What do the authors do?

They break down the counterfactual into its core parts (inputs and outcomes) and then walk through how each field uses it:

• Purpose: CI estimates causal effects; XAI explains a prediction

• Assumptions: "CI assumptions are about the data-generating process; XAI typically treats the model as given for the purpose of explanation

• Quantity of interest: CI compares outcomes; XAI changes inputs

• Aggregation: CI typically works at the group level (e.g. ATT, ATE); XAI focuses on individual-level predictions

• Modification target: CI modifies the model or treatment variable; XAI modifies the input data

• Evaluation: CI cares about confidence intervals and robustness; XAI cares about feasibility, proximity, and sparsity

Why is this important?

The word “counterfactual” is everywhere, but depending on your background, you may be using the term without realising how much baggage it carries from other fields. This paper clears that up. More importantly, it opens the door to “cross-fertilisation”: CI researchers can borrow ideas from XAI about individual-level interpretability, XAI researchers can adopt tools from CI to anchor their explanations in causal logic, And both sides can contribute to a broader understanding of actionable, responsible decision-making in high-stakes settings like healthcare, education, or finance. It’s the kind of paper that helps us think more clearly: not just about methods, but about language and goals.

Who should care?

• Empirical researchers using counterfactuals in any form (policy, medicine, business, etc.)
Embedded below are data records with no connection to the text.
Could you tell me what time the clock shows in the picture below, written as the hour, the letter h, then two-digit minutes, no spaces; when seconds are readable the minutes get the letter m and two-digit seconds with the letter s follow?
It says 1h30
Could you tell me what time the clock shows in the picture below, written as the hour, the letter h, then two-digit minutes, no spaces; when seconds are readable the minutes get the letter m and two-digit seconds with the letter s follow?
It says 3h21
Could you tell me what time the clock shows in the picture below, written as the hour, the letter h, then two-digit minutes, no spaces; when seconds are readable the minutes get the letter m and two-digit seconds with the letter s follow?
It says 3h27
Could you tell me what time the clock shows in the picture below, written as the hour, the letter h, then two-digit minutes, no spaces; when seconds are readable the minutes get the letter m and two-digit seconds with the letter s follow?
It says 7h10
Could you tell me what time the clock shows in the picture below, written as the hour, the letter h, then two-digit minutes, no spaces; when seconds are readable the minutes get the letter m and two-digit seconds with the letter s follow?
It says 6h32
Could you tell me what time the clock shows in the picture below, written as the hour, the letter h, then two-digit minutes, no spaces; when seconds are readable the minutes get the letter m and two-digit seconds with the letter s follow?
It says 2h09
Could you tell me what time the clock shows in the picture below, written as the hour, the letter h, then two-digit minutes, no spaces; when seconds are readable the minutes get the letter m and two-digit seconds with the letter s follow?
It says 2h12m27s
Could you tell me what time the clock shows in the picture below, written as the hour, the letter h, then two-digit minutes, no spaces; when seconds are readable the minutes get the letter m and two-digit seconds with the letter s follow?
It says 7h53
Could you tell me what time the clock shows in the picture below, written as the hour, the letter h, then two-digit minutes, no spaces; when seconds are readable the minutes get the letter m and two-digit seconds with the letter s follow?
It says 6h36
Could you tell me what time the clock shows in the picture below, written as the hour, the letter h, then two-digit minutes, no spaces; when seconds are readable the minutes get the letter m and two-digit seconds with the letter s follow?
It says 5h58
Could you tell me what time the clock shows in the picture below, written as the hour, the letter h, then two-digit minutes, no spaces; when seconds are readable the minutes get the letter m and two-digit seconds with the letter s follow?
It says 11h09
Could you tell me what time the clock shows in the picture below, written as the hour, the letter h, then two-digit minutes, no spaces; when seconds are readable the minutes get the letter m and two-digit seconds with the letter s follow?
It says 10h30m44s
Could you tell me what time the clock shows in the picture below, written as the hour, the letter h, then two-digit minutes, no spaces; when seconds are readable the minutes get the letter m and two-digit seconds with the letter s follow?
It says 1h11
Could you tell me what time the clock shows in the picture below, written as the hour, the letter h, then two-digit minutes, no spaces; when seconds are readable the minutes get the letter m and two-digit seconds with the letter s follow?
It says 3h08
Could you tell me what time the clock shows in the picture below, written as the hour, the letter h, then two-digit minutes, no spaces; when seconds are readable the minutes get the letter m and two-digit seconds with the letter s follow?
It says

• Anyone working at the intersection of prediction and explanation (ML folks!)

• XAI researchers who want to build more meaningful and robust explanations

• CI researchers curious about individual-level guidance and model-based insights

• Anyone writing about algorithmic fairness, recourse, or model transparency

Do we have code?

No, it is a conceptual paper, but it *does* give you a framework you can apply to your own work. The examples (hiring decisions, loan rejections, ad targeting) are accessible and very usable for teaching or presentations.

In summary, this is a paper about translation. If you've ever used the word counterfactual in a paper, a model, or a policy brief, this helps clarify what you're really doing. CI and XAI both rely on “what ifs,” but this paper shows that they mean different things, serve different goals, and run on different assumptions. I think that understanding this is the first step toward doing better science, in both fields.